EKF guaranteed a part of the dollar loan component. The Mandated Lead Arrangers for the foreign tranche are Australia and New Zealand Banking Group Limited (ANZ), DZ Bank AG, ING Bank
NV, Malayan Banking Berhad (Maybank) and Norddeutsche Landesbank Gironzentrale. The local tranche, meanwhile was arranged by PNB Capital and Investment Corporation and SB Capital Investment Corporation among a syndicate of local lenders namely BDO Unibank, Inc., Land Bank of the Philippines, Philippine National Bank, and Security Bank Corporation.
Counsels for the borrower were Herbert Smith Freehills (foreign counsel) and Puno and Puno (local counsel) while Clifford Chance (foreign counsel) and Picazo Law (local counsel) advised the banks. All major deals have their challenges and this one was no different, says Avante. “The transaction is very challenging as it needed to address the challenge of a new feed in tariff system, local right of way requirements that involved about 2,100 individual landowners, a viable wind assessment, and the race to start the commissioning of the project ahead of anybody else.”
The deal’s main challenge lies in the uncertainty on the FIT and the long loan tenor of 15 years that goes with it, he says. “What if BWP will not qualify or partly qualify for the FIT? This will definitely affect the project economics and debt sizing parameters of the transaction.”

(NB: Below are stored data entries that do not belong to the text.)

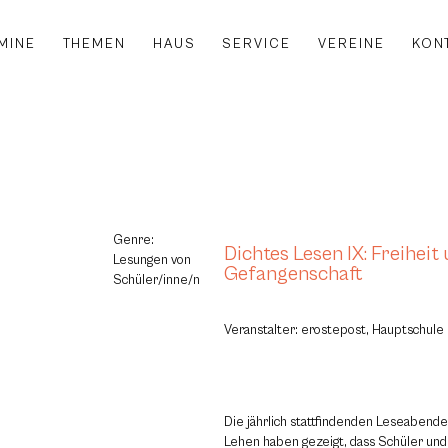
MINE
THEMEN
HAUS
SERVICE
VEREINE
KON
Genre:
Dichtes Lesen IX: Freiheit
Lesungen von
Gefangenschaft
Schüler/inne/n
Veranstalter: erostepost, Hauptschule
Die jährlich stattfindenden Leseabend
Lehen haben gezeigt, dass Schüler und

The transaction, he says, took just under seven months to complete. “EDC first met with EKF on 25 March 2014 and formal negotiations on the term sheet started with both ANZ and EKF in late May.
The Documentary Close was achieved on 17 October 2014 and financial close was achieved on 21 October 2014.” The project team responsible for putting together the contracts as well as the onsite project management during construction made the big difference, says Avante. “The project was bankable from the very beginning with risks allocated to the party best capable of handling the risk.”

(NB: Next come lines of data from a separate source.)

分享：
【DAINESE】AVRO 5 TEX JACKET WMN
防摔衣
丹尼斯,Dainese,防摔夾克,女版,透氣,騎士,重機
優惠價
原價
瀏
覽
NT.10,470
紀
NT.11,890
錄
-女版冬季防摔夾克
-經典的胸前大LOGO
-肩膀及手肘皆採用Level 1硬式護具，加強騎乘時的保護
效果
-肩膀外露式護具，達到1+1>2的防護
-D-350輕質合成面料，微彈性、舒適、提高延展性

A financing structure was required to accommodate a number of the deal’s facets, he says: a project with construction documents already in place, construction well progressed and initial loan funds required to reimburse equity; securing EKF involvement, tied to the provision of the turbines, to ensure the 15-year tenure could be supported by the commercial banks; separate USD and Peso tranches to accommodate international and local payments; no offtake agreement in place and thus loan repayments had an element of merchant/corporate risk that lenders needed to consider; the large and complex challenge of securing site access from approximately 2,100 landowners; and a lack of certainty around the regulatory regime for the feed-in-tariff.
“Non-recourse project finance for a wind farm has been successfully attempted in the Philippines. This is a watershed milestone for the renewable energy industry in the Philippines as it demonstrated that international banks (including Eksport Kredit Fonden) are prepared to take long term risk in this part of the world,” Avante says. The loan is a sign of confidence from funding institutions in EDC’s ability to execute a strategic business plan for the wind project amidst intense competition in the renewable energy industry, says Avante.
“What this also indicates is the foreign banks are now finding comfort in providing substantial tenor to a Philippine renewable project supported by a FIT scheme (under new regulatory environment), and not the traditional long-term Power Purchase Agreements.”
Looking to the future, apart from ensuring reliability of its existing operations, EDC has several growth projects lined up both in the Philippines and overseas, Chua says. “We have lined up expansion of its geothermal operations in existing and new frontier areas in the Philippines as well as in Chile, Peru, and Indonesia. We have also identified several wind projects in the Philippines by as much as an additional 550MW which we hope to develop in the coming years.”